Work products are required to demonstrate your proficiency working in the profession. These work products should reflect your knowledge and skill of the field and have been predominantly your work. Completion of at least two of the work products must have occurred in the past five years. The remaining work products must have been completed in the past 10 years.

Sample work products may include, for example, relevant segments of technical reports, design papers, analysis reports, evaluation reports, patent applications, or articles authored by you in ergonomics/human factors/user experience publications. Work examples that are part of independent work, such as a Master's thesis or Doctoral dissertation are acceptable. Varied work products are encouraged to demonstrate your proficiency.

If necessary, for context, annotate your work product or provide additional information to complement any of your products. Your work product submission should indicate your thought processes and methods you applied in performing the work.

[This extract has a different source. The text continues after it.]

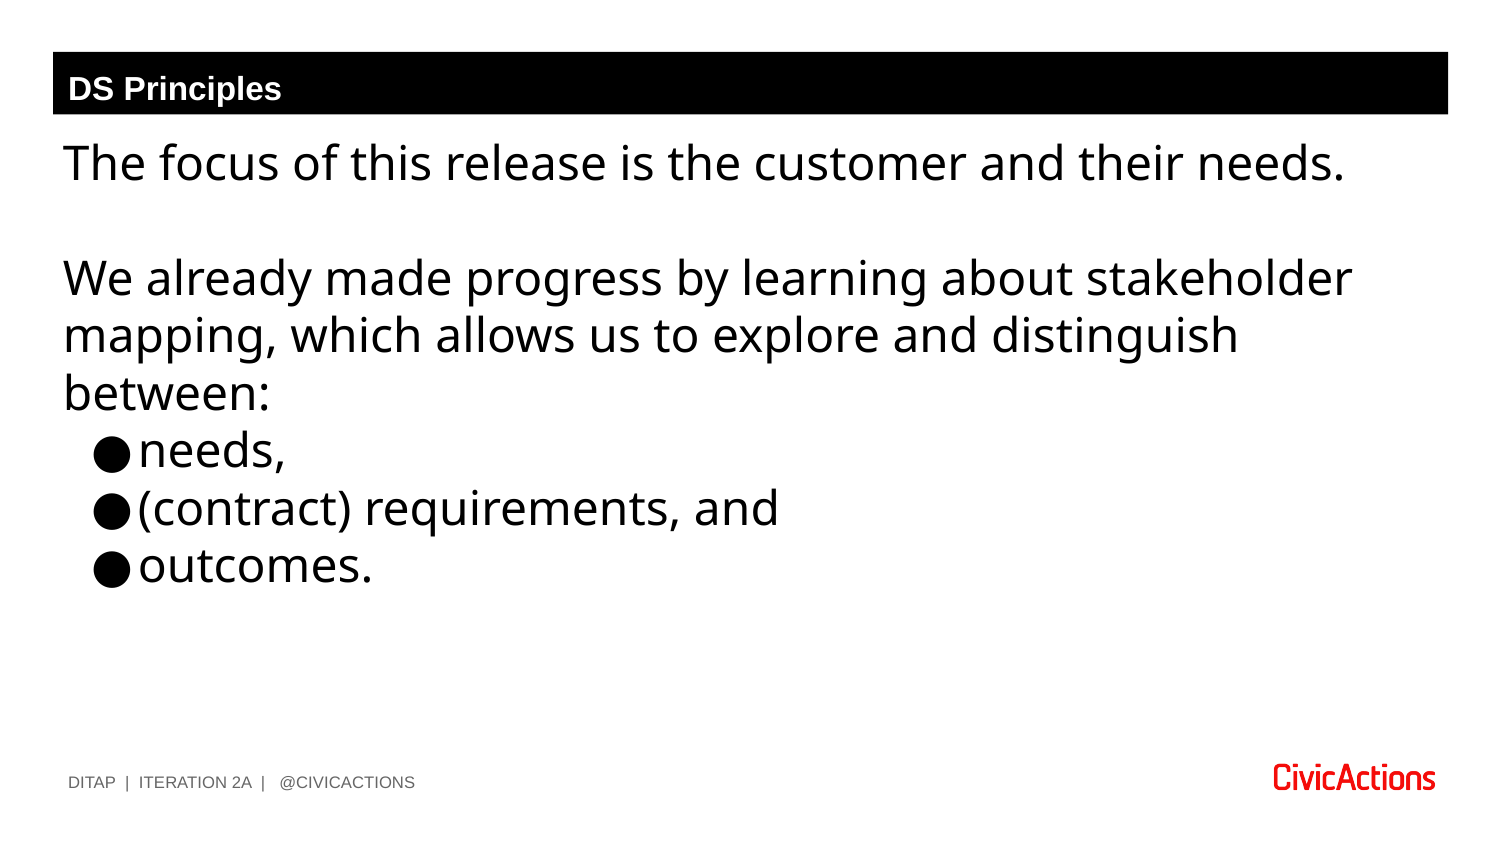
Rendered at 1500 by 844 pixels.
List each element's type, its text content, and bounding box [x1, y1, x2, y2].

picture [1271, 758, 1438, 795]
list The focus of this release is the customer and their needs. We already made progress by learning about stakeholder mapping, which allows us to explore and distinguish between: needs, (contract) requirements, and outcomes. [53, 123, 1449, 605]
title DS Principles [53, 51, 1449, 115]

Be sure to attach the additional information to the appropriate work product and include the heading, “[‘Your last name] Work Product Title” and the “work product number” you listed in the application.

Work performed for the government or industry is often proprietary or confidential. All BCPE staff and volunteers involved with applications, examinations or personal information of other certificants, sign non-disclosure and confidentiality agreements.

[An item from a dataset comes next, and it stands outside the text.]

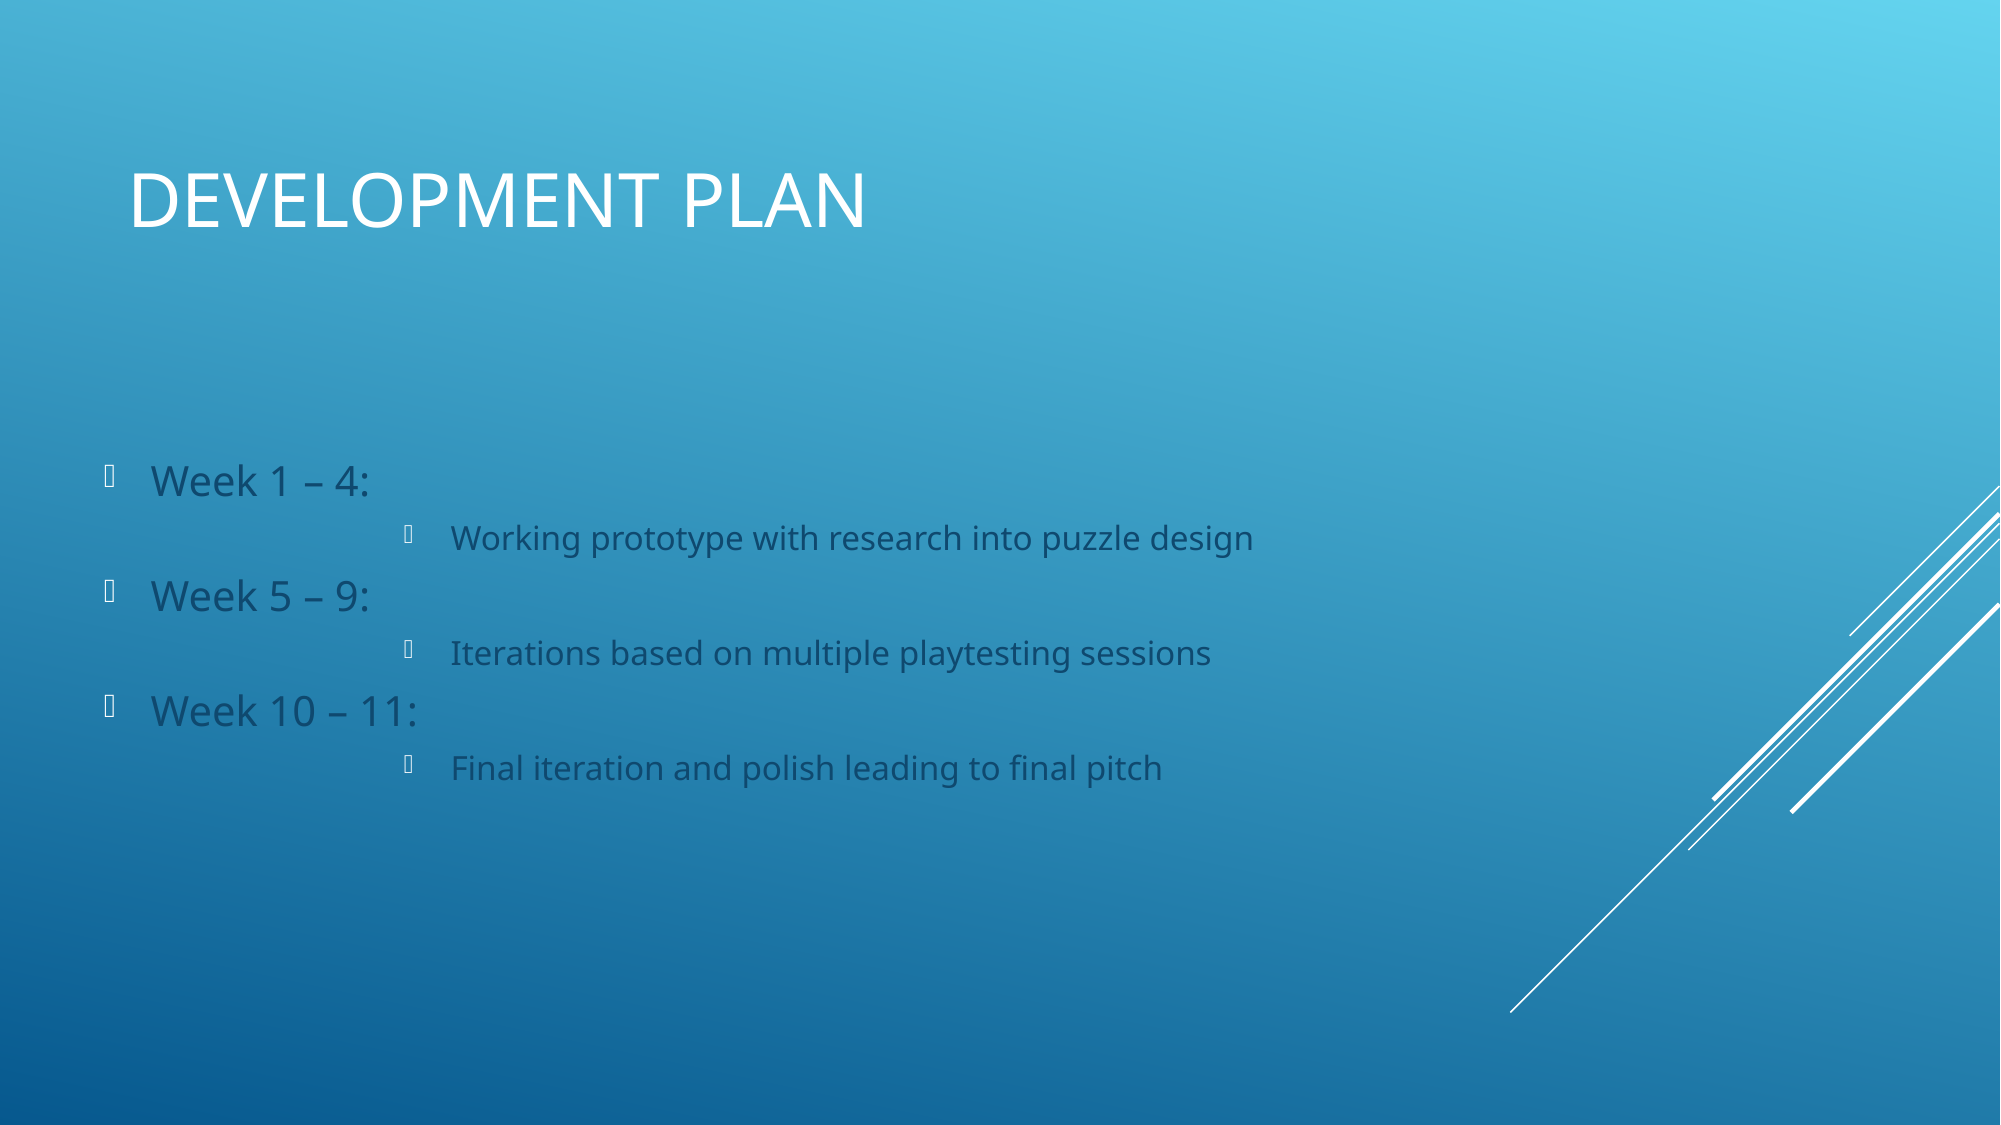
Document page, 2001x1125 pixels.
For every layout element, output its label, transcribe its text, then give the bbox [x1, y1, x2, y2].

title Development PLan [112, 74, 1513, 322]
list Week 1 – 4: Working prototype with research into puzzle design Week 5 – 9: Iterations based on multiple playtesting sessions Week 10 – 11: Final iteration and polish leading to final pitch [88, 350, 1489, 944]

Applicants are also welcome to edit their products and redact sensitive information. The HF/E component of the work being reviewed can usually be independent of knowing the brand or name of the system or device of the project.

==Certification Requirement==

Professional (CPE, CHFP, CUXP)
1. Bachelor's degree and academic coursework covering BCPE core competencies*
2. Minimum of three years (full-time equivalent) HFE work experience
3. Passing score on the professional certification exam

Associate (AEP, AHFP, AUXP)
1. Bachelor's degree and academic coursework covering BCPE core competencies*
2. Less than three years HFE experience
3. Lacking work products required for professional certification

Associate certification is a voluntary, temporary step towards professional certification. It is awarded when the educational requirements are met. An application for Associate certification must be submitted, it is not automatically awarded. Associate certification may be held for only 6 years during which the certificant is expected to apply for professional certification. Usually, individuals applying for Associate certification need more time to fulfill the 3-year work experience requirement.

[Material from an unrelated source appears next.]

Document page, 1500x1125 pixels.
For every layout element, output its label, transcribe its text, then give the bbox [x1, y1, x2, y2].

- Graduates of a Human Factors and Ergonomics Society accredited graduate program complete a shortened application form.

Note: 24 credit hours of relevant academic coursework is required.

CEA: BCPE is no longer accepting applications for Certified Ergonomics Associate (CEA) certification.

==The Written Examination==

Sitting for the Exam: There is one examination for Professional certification, regardless of desired designation. The exam consists of 125 multiple-choice questions and takes approximately 3 hours to complete. It is administered electronically within a two-month window, twice a year at proctored sites across the country as well as internationally.
Exception to these deadlines are not possible due to the time needed to process and evaluate each application.

==Preparation for the Examination==

The BCPE does not review, sponsor or endorse any preparation materials or review courses for the certification examination. Separation from courses is a best practice for certification bodies to be sure there is no conflict of interest. The BCPE Exam Specification document outlines the exam content.

==Exam Dates and Sites==

The written examination is offered a number of times throughout the year at varying sites across the country, usually in conjunction with related ergonomics conferences.

==Media Policy==

The BCPE operates social media pages for the purpose of communication and outreach with certificants and potential future certificants; discussion of relevant topics in the human factors/ergonomics/user experience fields; notification of upcoming industry events and other business purposes as directed solely by the BCPE. The BCPE has granted permission for use of BCPE copyrighted materials and the BCPE logo for this Wikipedia page.